Insurance and reinsurance holding company Berkshire Hathaway, on the other hand, is identified as being among the world’s largest non-responders to CDP’s request for emissions this year. In the same group were Apple Inc., Royal Bank of Canada, Caterpillar Inc., Amazon.com, Comcast Corporation, America Movil, Lukoil, Bank of China, National Oilwell Varco, Inc.
Paul Simpson, CEO of the Carbon Disclosure Project, says that extreme weather events are causing significant financial damage to markets and that investors therefore expect corporations to think more about climate resilience. “There are still leaders and laggards but the economic driver for action is growing, as is the number of investors requesting emissions data. Governments seeking to build strong economies should take note,” he says.
Insurers and reinsurers are big investors in corporations and are likely to increase their investments as they become more diversified in their holdings in the flat financial markets.
But unlike other investors they also have a stake in climate resilience on the liability side of the balance sheet. So perhaps insurers and reinsurers should start asking their insureds for more data on their emissions to contribute to managing the risks around climate change. There is a micro and a macro risk element, after all. For example, corporations could face regulatory risk if they ignore emissions rules.
In addition, people, communities and even whole nations are increasingly exploring the possibility of suing individual companies. Energy companies especially have been hit with “climate change litigation”. None has succeeded yet, but the fact that it is happening shows which way the wind is blowing.
Big business seems to be in denial however. The average longer-term target for companies’ emissions reductions is currently only 1% per year, well below the 4% required by countries to limit global warming to 2 degrees, according to PWC.
A further round of government talks to reduce carbon emissions long-term will take place at the end of November in Doha, Qatar. (That’s a good place to hold the talks because Qatar has the biggest carbon footprint in the world, per capita, according to the WWF.)
Malcolm Preston, global lead, sustainability and climate change, at PWC says: “Even with progress year on year, the reality is the level of corporate and national ambition on emissions reduction is nowhere near what is required. The new ‘normal’ for businesses is a period of high uncertainty, subdued growth and volatile commodity prices. If the regulatory certainty that tips significant long term investment decisions doesn’t come soon, businesses’ ability to plan and act, particularly around energy, supply chain and risk could be anything but ‘normal’.”

====================

Answer these from the emissions article:
1. Who is the CEO of the Carbon Disclosure Project?
2. According to PWC, what is the current average longer-term target for companies' emissions reductions per year?
3. In what city will the further round of government talks take place at the end of November?
Draw every answer solely from the emissions article.

[Extracted records]
====================

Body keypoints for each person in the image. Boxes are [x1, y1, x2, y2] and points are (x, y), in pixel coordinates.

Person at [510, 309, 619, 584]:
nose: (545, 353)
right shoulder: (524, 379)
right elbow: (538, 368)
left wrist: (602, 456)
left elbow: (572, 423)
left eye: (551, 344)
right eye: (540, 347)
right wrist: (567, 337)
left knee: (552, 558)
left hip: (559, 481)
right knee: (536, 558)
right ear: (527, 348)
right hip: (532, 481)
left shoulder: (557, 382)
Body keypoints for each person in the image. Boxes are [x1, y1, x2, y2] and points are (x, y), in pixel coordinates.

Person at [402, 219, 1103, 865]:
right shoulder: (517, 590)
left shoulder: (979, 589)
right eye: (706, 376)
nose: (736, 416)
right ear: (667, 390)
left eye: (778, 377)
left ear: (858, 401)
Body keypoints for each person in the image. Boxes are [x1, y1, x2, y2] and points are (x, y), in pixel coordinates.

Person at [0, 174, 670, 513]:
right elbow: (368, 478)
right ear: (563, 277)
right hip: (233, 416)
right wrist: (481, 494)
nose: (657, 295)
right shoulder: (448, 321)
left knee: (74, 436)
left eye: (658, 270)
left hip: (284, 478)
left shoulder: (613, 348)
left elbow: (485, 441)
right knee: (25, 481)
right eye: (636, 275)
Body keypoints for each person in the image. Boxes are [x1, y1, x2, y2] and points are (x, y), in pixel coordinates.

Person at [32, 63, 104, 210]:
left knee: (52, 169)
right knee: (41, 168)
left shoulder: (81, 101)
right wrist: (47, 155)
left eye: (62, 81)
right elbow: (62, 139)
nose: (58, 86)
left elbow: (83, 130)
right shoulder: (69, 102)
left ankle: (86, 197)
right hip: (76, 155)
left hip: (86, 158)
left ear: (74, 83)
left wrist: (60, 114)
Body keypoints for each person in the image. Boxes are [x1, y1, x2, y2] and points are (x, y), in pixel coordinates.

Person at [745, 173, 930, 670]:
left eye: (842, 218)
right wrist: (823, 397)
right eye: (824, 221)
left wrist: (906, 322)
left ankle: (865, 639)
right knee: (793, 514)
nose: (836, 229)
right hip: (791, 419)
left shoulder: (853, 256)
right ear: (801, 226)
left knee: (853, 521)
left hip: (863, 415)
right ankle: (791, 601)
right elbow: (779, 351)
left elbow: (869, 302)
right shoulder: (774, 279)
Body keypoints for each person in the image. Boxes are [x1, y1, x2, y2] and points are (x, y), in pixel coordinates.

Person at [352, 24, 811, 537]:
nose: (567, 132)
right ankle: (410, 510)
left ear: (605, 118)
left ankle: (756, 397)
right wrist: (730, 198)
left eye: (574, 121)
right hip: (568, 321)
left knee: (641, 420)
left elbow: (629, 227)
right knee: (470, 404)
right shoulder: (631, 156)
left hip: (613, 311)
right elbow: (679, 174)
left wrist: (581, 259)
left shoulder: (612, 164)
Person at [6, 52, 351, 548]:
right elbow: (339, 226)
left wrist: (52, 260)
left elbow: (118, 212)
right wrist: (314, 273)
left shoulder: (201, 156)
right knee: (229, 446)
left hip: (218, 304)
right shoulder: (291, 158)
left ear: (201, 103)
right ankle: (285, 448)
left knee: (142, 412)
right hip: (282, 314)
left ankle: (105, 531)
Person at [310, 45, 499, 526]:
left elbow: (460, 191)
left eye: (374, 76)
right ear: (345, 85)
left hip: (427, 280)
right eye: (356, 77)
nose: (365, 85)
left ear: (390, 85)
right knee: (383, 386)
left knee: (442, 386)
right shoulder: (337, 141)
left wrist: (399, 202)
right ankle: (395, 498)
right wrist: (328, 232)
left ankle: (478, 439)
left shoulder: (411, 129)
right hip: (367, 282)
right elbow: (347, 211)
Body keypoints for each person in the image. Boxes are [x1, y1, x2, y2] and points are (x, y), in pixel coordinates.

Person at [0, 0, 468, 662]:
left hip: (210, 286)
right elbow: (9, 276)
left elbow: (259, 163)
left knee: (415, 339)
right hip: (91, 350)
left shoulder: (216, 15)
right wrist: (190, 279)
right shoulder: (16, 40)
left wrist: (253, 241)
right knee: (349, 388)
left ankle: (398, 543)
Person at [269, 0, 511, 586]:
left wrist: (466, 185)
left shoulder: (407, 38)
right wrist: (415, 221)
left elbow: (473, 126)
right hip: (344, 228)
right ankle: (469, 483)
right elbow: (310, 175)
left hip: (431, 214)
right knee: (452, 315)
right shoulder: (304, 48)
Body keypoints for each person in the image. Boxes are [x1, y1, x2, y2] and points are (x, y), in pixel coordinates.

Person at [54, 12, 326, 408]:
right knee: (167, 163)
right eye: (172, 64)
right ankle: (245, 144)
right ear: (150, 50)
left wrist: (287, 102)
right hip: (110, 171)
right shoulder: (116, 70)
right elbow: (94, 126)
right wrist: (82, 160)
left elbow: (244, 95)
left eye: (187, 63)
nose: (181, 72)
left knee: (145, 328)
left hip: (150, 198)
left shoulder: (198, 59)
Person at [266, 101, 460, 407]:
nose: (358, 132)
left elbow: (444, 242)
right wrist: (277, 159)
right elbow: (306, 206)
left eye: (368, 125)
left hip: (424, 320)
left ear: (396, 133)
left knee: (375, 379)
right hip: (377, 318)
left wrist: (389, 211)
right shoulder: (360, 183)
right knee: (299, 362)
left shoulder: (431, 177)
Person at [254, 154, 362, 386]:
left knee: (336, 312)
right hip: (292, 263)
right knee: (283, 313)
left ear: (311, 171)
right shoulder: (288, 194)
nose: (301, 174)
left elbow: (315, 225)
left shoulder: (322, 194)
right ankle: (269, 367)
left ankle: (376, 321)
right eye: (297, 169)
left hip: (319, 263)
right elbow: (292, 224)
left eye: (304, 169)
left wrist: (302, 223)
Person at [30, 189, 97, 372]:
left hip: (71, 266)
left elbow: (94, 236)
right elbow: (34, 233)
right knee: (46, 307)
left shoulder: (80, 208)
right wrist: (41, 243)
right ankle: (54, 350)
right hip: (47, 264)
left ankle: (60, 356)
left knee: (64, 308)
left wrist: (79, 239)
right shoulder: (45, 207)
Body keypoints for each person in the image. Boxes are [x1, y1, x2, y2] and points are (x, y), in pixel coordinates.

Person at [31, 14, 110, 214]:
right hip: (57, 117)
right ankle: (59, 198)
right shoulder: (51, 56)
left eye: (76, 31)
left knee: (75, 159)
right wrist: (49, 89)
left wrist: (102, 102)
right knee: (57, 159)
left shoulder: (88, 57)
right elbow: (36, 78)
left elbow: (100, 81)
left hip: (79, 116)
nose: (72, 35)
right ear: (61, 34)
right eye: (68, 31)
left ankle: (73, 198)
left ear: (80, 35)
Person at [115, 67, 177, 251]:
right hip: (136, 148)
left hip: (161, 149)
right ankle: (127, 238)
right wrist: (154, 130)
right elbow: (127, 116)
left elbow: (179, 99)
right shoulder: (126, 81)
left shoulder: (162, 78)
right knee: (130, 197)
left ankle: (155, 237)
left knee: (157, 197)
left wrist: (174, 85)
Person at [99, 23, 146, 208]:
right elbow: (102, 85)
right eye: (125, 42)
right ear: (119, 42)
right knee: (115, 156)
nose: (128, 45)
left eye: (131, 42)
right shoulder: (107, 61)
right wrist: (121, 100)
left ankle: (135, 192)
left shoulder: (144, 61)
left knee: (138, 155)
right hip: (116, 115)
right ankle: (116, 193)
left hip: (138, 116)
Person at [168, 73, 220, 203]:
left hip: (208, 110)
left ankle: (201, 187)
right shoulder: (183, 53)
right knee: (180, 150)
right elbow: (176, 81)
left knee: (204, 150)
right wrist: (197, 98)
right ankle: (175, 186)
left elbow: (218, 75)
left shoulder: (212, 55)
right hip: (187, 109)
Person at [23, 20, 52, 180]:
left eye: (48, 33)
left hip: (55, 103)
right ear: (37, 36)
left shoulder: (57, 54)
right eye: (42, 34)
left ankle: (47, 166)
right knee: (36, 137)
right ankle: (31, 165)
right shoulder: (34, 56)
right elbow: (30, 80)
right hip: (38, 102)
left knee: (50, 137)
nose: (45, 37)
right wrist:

====================

> _Response area_:
1. Paul Simpson
2. 1% per year
3. Doha, Qatar